Klasik yüzeyli implantların uygulanması halinde iyileşme sürecinin 2-3 ay arasında, yeni yüzeye sahip implant kullanılması halinde ise mükemmel ve eksiksiz bir gülüşe 4 hafta içinde sahip olacaklarını anlatırız.
Hızlı kaynama süreleri hastalar ve doktor açısından ne gibi avantajlar sağlar?
İyileşme süreçlerini 3 ile 4 hafta arasına düşüren aktif yüzey daha geniş implant tutunumunu sağlayarak kayıp olasılığını azaltırken, daha kısa bir nekaat dönemi ve istenilen tedavi sonucunun daha çabuk alınmasını da sağlamaktadır.
Implant uygulama sonrası nelere dikkat etmeliyiz?

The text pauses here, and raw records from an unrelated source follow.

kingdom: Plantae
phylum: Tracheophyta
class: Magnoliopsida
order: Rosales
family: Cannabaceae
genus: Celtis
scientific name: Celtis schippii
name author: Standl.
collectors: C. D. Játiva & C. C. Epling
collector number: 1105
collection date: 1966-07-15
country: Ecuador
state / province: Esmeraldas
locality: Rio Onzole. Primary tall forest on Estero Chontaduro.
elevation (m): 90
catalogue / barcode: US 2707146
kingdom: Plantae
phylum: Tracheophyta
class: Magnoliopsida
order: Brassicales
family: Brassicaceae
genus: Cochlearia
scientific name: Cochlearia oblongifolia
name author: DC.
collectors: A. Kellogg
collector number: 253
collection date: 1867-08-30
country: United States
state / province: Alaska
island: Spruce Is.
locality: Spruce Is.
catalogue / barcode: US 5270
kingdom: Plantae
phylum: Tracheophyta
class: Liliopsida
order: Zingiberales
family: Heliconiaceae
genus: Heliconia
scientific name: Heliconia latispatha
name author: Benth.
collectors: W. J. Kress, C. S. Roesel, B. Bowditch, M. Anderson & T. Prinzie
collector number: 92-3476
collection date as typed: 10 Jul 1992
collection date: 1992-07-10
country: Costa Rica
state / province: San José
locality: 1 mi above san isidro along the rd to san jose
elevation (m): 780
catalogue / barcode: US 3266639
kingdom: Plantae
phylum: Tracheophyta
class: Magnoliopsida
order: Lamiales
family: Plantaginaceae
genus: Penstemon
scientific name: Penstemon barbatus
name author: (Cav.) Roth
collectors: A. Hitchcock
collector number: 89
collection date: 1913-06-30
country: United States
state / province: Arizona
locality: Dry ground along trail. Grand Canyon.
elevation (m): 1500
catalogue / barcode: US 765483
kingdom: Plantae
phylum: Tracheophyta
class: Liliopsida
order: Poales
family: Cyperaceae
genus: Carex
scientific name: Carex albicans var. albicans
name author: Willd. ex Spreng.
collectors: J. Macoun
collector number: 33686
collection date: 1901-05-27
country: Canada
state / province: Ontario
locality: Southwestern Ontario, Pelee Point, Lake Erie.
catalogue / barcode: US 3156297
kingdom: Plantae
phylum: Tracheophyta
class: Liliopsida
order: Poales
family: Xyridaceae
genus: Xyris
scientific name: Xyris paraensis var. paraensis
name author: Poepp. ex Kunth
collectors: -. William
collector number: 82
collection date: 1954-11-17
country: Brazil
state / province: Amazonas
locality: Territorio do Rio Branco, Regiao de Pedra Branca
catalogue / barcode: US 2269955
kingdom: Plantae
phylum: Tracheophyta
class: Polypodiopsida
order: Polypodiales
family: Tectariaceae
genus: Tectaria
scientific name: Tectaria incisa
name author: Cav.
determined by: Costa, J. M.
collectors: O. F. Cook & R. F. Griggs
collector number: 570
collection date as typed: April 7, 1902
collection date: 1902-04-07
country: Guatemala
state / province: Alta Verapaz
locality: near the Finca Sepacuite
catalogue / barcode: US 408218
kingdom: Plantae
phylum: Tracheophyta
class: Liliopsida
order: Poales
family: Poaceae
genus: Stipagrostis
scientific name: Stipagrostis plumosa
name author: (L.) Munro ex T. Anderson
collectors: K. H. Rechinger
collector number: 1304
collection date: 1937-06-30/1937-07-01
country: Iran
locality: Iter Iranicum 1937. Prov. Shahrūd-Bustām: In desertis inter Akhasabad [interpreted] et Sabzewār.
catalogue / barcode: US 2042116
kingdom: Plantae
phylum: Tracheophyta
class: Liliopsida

İmplant tedavisi sonrası, ağız hijyenine dikkat edilmesi çok önemlidir. Rutin diş fırçalamanın haricinde, hekimin tavsiye ettiği özel ipler, arayüz fırçaları ve ağız duşları kullanılarak implant uygulanmış bölgenin temizliği sağlanmalıdır.
Diğer bir önemli nokta da düzenli olarak kontrollere gidilmesidir. Önerilen kontrol süreci ilk iki yıl 6 ayda bir, daha sonrasında da senelik kontrollere gitmektir. Böylelikle bölgede oluşabilecek sıkıntılar, başlangıç safhasındayken hasta tarafından fark edilemeyebilir ancak hekim tarafından yapılan muayenede saptanabilir ve böylelikle önlem alınarak oluşabilecek daha büyük sıkıntıların önüne geçilmiş olunur." diyor.